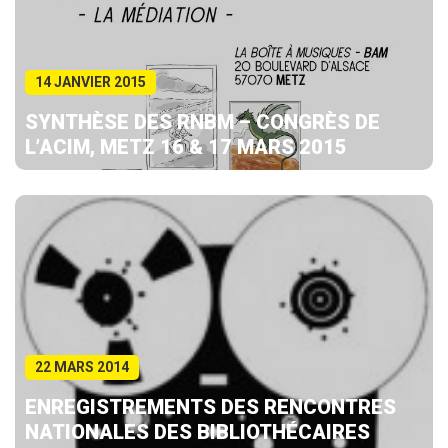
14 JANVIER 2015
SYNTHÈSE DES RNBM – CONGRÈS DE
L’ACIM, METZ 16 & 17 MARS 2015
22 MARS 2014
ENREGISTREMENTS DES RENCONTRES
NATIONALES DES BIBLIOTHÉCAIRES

+++++

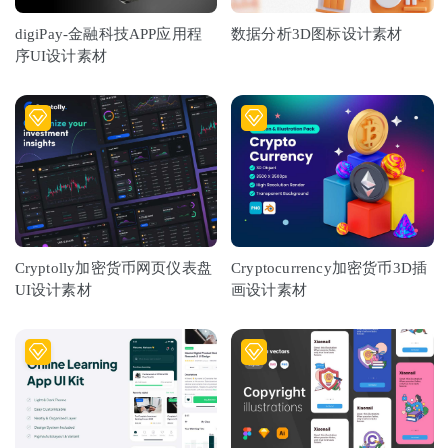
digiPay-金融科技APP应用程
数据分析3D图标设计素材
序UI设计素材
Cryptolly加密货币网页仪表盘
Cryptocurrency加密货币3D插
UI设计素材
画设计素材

+++++

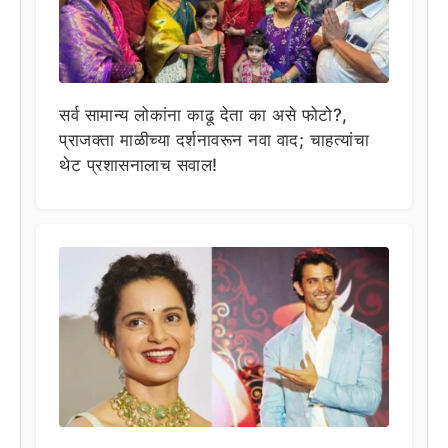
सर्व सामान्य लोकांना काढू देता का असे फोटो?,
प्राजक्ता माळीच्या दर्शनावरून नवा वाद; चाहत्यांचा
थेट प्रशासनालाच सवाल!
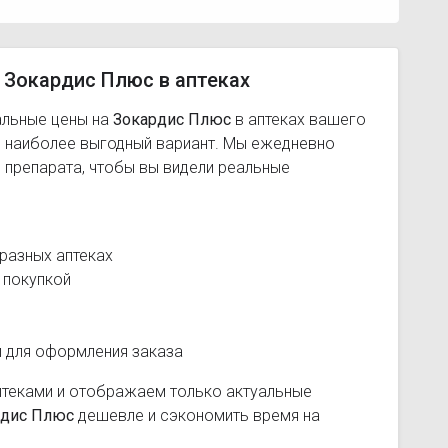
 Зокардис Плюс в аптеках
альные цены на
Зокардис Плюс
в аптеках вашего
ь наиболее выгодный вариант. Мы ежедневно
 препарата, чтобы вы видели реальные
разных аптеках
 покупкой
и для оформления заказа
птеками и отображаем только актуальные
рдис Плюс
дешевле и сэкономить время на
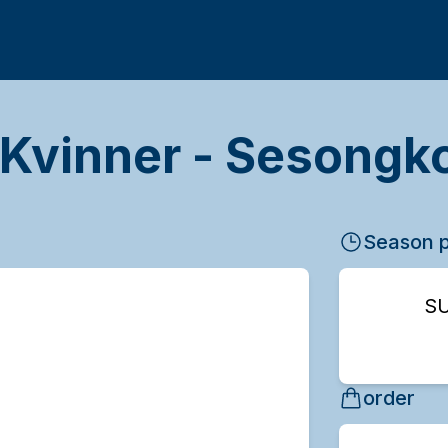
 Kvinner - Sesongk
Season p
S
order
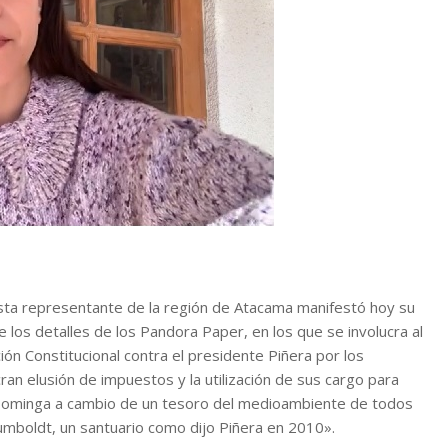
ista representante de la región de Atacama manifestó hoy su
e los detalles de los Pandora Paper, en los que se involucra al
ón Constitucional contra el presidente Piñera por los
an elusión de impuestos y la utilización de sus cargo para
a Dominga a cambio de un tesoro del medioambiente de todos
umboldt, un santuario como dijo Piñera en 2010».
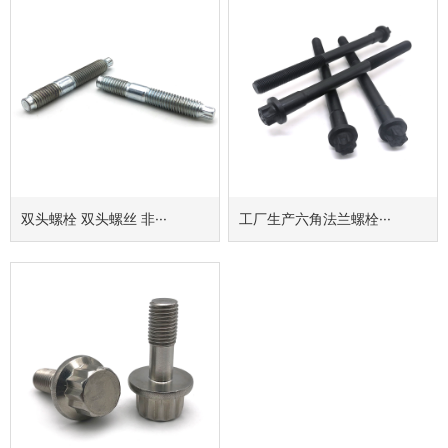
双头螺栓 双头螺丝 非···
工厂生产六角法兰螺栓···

+++++

Please say how many lines in the records above contain the string "Piñera", giving no other words.

**Finished exercise**
2